(Saved entries)
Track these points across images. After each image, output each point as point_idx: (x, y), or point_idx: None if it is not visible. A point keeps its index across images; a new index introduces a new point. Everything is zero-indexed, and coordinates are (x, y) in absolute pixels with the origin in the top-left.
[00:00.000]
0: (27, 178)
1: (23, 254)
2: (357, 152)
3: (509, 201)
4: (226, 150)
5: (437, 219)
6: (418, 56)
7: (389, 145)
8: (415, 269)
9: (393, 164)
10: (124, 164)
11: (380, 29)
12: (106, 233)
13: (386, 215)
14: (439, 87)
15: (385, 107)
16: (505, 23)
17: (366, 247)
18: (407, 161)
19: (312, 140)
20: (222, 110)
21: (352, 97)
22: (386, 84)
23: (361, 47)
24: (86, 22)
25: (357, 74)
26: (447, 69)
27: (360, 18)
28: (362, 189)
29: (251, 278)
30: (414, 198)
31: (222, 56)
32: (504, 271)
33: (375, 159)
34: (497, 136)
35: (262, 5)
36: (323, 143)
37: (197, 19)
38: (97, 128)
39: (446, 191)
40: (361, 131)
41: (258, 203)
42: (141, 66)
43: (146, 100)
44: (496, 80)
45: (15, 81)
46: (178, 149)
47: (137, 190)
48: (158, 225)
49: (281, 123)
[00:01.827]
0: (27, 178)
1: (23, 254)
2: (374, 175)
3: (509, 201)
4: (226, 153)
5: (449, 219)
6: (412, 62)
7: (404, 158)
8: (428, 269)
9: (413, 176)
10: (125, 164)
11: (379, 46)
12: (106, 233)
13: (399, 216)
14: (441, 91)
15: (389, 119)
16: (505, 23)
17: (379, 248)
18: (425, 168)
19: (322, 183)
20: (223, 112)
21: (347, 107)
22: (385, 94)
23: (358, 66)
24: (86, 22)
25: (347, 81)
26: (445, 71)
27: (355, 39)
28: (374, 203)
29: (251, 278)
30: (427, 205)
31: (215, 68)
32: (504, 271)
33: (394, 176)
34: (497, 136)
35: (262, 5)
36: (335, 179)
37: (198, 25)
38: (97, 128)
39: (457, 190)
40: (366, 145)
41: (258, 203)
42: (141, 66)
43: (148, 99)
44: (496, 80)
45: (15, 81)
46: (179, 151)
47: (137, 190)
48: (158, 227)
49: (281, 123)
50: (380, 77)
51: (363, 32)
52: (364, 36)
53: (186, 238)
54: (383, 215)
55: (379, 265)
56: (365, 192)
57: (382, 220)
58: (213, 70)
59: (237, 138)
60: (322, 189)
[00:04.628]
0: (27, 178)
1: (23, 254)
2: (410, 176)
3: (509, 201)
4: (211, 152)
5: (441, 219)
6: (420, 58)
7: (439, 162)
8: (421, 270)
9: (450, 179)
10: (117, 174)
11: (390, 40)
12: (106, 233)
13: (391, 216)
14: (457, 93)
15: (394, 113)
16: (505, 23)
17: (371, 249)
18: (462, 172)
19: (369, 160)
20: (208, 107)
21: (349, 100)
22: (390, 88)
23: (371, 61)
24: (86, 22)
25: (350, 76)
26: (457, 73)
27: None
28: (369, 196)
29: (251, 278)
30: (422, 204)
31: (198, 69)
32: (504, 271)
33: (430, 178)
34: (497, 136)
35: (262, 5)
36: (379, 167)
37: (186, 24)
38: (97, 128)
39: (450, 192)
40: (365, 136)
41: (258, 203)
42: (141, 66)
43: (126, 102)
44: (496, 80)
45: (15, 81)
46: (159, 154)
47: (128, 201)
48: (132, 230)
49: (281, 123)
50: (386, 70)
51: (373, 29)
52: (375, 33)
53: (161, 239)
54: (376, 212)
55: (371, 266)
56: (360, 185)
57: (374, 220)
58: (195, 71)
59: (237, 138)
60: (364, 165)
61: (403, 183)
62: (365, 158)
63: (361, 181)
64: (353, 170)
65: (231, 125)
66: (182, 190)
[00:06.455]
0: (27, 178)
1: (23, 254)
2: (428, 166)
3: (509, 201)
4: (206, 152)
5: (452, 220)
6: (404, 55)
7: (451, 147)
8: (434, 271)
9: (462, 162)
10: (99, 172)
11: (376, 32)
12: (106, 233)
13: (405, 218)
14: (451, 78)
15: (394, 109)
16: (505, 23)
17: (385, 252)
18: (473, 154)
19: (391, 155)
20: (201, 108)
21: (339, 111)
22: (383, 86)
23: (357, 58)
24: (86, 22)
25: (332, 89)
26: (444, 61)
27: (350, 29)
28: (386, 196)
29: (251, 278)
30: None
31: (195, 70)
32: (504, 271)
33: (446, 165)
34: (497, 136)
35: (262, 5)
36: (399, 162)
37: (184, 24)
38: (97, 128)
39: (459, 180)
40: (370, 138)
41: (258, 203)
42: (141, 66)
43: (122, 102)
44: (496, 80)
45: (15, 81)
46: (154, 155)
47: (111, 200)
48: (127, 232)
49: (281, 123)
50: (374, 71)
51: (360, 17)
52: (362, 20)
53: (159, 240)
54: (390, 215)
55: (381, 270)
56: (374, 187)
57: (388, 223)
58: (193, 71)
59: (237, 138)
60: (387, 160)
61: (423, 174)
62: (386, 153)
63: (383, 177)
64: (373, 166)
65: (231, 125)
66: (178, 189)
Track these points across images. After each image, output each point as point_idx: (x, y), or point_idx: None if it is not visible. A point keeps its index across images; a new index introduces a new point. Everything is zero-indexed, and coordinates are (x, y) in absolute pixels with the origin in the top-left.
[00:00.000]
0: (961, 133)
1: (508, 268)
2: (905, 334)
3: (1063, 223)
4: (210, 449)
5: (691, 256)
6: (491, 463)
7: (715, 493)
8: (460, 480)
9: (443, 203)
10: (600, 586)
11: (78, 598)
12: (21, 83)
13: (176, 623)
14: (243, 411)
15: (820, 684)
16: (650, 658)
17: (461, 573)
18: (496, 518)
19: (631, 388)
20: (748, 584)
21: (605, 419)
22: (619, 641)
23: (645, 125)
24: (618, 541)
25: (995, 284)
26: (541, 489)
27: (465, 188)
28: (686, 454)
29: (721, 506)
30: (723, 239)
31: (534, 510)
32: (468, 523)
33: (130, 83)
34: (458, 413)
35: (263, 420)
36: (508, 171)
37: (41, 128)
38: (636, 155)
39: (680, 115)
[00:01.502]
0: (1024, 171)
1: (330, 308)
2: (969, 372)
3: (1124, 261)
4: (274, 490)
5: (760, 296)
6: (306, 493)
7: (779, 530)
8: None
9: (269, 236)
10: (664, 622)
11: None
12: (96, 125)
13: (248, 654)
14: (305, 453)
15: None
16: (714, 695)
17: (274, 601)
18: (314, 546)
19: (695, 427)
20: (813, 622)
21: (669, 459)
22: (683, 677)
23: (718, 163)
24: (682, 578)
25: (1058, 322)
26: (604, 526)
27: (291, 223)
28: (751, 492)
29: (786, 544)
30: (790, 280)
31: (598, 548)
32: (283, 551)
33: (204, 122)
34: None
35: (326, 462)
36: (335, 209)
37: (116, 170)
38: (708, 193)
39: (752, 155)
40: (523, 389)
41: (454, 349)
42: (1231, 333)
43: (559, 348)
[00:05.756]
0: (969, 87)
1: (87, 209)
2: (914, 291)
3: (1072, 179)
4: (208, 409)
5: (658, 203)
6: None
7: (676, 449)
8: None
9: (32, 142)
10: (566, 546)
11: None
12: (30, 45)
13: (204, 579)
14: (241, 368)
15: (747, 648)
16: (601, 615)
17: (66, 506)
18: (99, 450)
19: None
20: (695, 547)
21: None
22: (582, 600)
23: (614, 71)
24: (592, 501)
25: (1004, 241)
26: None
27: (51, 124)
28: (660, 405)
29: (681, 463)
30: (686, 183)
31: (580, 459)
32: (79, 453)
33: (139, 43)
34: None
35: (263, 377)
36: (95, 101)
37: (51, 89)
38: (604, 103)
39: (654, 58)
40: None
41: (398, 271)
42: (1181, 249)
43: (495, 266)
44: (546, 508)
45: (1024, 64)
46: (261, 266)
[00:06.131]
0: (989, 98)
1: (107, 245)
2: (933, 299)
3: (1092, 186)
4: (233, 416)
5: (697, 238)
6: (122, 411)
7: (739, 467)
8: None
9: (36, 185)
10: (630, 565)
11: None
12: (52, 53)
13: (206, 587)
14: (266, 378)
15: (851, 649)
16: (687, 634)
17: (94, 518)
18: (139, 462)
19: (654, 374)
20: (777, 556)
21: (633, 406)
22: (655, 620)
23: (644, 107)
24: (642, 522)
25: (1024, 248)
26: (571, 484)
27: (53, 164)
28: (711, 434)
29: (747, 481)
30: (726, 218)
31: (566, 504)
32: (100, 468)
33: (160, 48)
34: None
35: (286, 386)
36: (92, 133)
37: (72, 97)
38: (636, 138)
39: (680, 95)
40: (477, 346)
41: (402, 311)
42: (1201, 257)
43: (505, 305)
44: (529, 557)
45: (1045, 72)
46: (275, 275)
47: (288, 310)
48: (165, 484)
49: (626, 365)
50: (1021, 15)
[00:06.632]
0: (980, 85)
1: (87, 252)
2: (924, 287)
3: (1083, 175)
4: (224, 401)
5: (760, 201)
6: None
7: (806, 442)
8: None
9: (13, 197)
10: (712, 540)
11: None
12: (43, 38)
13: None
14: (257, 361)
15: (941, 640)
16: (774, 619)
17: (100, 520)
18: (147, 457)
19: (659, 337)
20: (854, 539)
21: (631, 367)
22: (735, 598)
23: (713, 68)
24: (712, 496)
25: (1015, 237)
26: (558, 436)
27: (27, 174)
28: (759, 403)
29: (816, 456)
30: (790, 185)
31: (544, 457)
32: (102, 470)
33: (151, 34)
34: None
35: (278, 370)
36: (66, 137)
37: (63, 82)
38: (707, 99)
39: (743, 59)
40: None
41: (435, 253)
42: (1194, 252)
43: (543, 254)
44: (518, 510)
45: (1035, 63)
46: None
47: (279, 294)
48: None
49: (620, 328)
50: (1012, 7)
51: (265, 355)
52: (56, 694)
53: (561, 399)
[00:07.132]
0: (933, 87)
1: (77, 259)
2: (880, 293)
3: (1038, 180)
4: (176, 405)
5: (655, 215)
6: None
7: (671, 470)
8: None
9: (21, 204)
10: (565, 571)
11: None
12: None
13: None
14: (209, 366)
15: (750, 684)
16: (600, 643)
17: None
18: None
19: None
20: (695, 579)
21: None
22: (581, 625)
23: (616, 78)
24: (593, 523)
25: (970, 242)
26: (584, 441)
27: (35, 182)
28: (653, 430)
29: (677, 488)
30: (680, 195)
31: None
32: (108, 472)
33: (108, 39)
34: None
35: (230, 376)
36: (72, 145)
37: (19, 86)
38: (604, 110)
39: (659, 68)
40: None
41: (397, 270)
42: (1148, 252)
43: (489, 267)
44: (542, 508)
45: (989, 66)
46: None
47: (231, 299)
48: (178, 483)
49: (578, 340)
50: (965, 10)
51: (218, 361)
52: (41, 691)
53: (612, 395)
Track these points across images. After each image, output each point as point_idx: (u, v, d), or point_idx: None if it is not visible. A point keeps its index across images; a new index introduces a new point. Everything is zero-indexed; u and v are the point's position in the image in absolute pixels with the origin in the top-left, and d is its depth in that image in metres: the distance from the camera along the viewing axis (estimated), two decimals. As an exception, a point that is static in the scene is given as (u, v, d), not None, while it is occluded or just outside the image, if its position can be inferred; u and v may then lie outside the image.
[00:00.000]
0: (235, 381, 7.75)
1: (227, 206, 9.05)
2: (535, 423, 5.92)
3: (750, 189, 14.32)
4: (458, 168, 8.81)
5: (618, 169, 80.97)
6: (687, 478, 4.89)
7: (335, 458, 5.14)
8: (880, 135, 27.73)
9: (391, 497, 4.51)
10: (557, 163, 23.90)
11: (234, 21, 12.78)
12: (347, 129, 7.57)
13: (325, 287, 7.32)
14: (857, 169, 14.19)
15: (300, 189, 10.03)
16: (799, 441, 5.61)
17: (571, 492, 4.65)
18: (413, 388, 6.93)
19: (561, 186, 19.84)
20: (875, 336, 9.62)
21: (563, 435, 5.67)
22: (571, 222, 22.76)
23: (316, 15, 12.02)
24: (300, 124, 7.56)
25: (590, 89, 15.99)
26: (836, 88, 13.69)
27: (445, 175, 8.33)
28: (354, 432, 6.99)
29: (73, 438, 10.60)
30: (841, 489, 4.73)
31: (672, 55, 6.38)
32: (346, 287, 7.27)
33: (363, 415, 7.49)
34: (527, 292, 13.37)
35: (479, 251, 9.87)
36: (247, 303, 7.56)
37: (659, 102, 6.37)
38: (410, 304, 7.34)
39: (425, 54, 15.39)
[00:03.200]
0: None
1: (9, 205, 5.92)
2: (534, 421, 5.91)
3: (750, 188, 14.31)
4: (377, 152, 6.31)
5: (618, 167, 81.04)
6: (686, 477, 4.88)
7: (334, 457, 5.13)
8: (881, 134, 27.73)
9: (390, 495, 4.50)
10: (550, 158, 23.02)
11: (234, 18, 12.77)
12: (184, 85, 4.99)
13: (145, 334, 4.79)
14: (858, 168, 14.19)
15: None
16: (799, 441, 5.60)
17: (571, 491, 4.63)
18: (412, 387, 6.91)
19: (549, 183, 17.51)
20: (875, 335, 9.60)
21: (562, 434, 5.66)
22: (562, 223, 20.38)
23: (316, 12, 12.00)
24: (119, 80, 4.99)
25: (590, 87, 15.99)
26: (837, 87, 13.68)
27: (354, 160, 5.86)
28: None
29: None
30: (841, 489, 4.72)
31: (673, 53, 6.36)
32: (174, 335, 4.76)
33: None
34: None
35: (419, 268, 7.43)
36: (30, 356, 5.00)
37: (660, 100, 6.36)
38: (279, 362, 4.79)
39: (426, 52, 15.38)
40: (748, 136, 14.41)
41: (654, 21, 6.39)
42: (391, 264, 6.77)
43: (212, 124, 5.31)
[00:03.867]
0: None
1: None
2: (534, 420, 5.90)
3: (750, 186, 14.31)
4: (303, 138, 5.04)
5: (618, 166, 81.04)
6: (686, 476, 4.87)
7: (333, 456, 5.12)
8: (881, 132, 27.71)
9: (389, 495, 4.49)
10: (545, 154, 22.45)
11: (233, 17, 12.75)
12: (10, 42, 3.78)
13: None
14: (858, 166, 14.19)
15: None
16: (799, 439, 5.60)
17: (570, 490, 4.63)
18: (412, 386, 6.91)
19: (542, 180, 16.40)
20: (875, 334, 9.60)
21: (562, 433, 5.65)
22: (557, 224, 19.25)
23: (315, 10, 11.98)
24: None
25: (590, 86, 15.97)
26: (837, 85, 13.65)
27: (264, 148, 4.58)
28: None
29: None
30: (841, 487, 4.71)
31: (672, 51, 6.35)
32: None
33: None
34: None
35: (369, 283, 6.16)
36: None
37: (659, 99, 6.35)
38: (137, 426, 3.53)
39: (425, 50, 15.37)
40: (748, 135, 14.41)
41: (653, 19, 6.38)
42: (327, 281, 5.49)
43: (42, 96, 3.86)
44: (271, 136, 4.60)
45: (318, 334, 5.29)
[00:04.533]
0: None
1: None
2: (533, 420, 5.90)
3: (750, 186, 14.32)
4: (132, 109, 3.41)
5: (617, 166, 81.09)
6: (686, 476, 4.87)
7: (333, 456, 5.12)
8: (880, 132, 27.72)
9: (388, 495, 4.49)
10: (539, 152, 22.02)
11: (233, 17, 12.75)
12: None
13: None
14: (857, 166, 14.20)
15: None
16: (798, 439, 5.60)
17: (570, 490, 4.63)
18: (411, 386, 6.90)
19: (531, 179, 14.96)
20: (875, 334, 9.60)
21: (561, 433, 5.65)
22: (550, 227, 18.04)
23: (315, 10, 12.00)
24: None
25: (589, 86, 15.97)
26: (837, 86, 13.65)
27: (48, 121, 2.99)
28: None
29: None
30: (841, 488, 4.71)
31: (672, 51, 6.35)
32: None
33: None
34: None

◆ Required action: Return exactly, and only, the lines above starting at the line that contains "1: (508, 268)" and ending at the line that contains "33: (130, 83)".

◆ Written solution:
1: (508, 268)
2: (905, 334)
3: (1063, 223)
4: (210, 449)
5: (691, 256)
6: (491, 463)
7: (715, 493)
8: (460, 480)
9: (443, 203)
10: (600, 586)
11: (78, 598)
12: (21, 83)
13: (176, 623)
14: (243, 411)
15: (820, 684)
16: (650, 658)
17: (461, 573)
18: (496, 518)
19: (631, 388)
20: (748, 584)
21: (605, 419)
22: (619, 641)
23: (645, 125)
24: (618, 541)
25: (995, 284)
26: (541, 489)
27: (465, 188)
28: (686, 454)
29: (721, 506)
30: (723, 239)
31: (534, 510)
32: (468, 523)
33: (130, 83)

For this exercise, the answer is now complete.